Pakistan and Afghan Taliban officials will hold talks in Doha on Saturday, a day after Pakistani airstrikes on Afghan territory killed at least 10 people and shattered a short-lived ceasefire that had paused nearly a week of deadly border fighting.
State television in Islamabad said Defence Minister Khawaja Asif and intelligence chief Gen. Asim Malik would travel to Qatar for meetings with Afghan Taliban representatives. The Afghan side confirmed a delegation led by Taliban defence minister Mohammed Yaqub had also departed for Doha, Taliban spokesman Zabihullah Mujahid said on X.

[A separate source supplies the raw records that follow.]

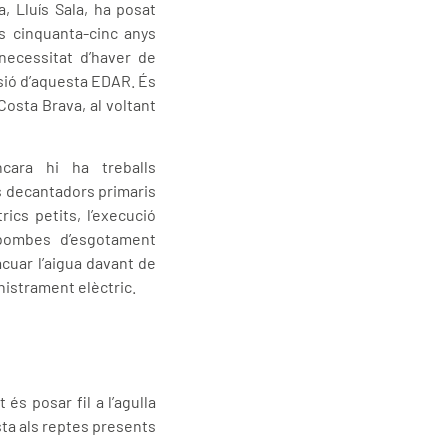
, Lluís Sala, ha posat
s cinquanta-cinc anys
 necessitat d’haver de
ensió d’aquesta EDAR. És
Costa Brava, al voltant
cara hi ha treballs
s decantadors primaris
rics petits, l’execució
e bombes d’esgotament
uar l’aigua davant de
nistrament elèctric.
és posar fil a l’agulla
ta als reptes presents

The talks follow what Kabul described as a violation of a 48-hour truce that began on Wednesday. Afghan officials told AFP that Pakistani jets struck three locations in Paktika province late on Friday; a senior Taliban official warned Kabul would retaliate. A provincial hospital official, speaking on condition of anonymity, said ten civilians were killed and 12 wounded, including two children.

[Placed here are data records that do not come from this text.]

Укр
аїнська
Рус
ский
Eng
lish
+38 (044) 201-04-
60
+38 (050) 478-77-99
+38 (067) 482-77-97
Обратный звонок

The Afghanistan Cricket Board said three players attending a regional domestic tournament were among the dead, and it announced it would withdraw from a scheduled Tri-Nation T20I Series involving Pakistan next month.

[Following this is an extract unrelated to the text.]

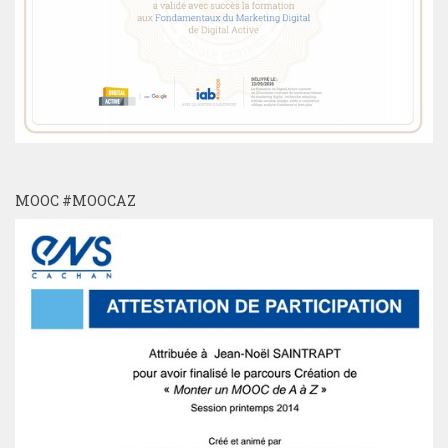
MOOC #MOOCAZ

Islamabad said its forces had “conducted precision aerial strikes” against positions of the Hafiz Gul Bahadur Group, a local faction it says is linked to Tehreek-e-Taliban Pakistan (TTP). Pakistani authorities blamed that group for a recent suicide bombing and gun attack at a military camp in North Waziristan that killed seven paramilitary troops.
Security disputes over alleged militant sanctuaries in Afghan border areas lie at the heart of the confrontation. Pakistan has repeatedly accused Afghan territory of harbouring TTP operatives — a charge Kabul denies.
The violence escalated after explosions in Kabul earlier this month and a Taliban offensive along parts of the southern border. Islamabad said the ceasefire would last 48 hours from 1300 GMT on Wednesday; Kabul said it would remain in place until Pakistan violated it.
Reacting to the strikes and the wider confrontation, Defence Minister Khawaja Asif accused Kabul of acting as “a proxy of India” and warned that those behind attacks on Pakistan would “pay a heavy price,” posting his comments on X. Taliban spokespeople have urged restraint, saying troops were ordered not to fire unless first attacked.
The Doha meetings, the latest diplomatic effort to contain the cross-border flare-up, will be watched closely by regional actors seeking to prevent further escalation along the volatile Afghanistan–Pakistan frontier.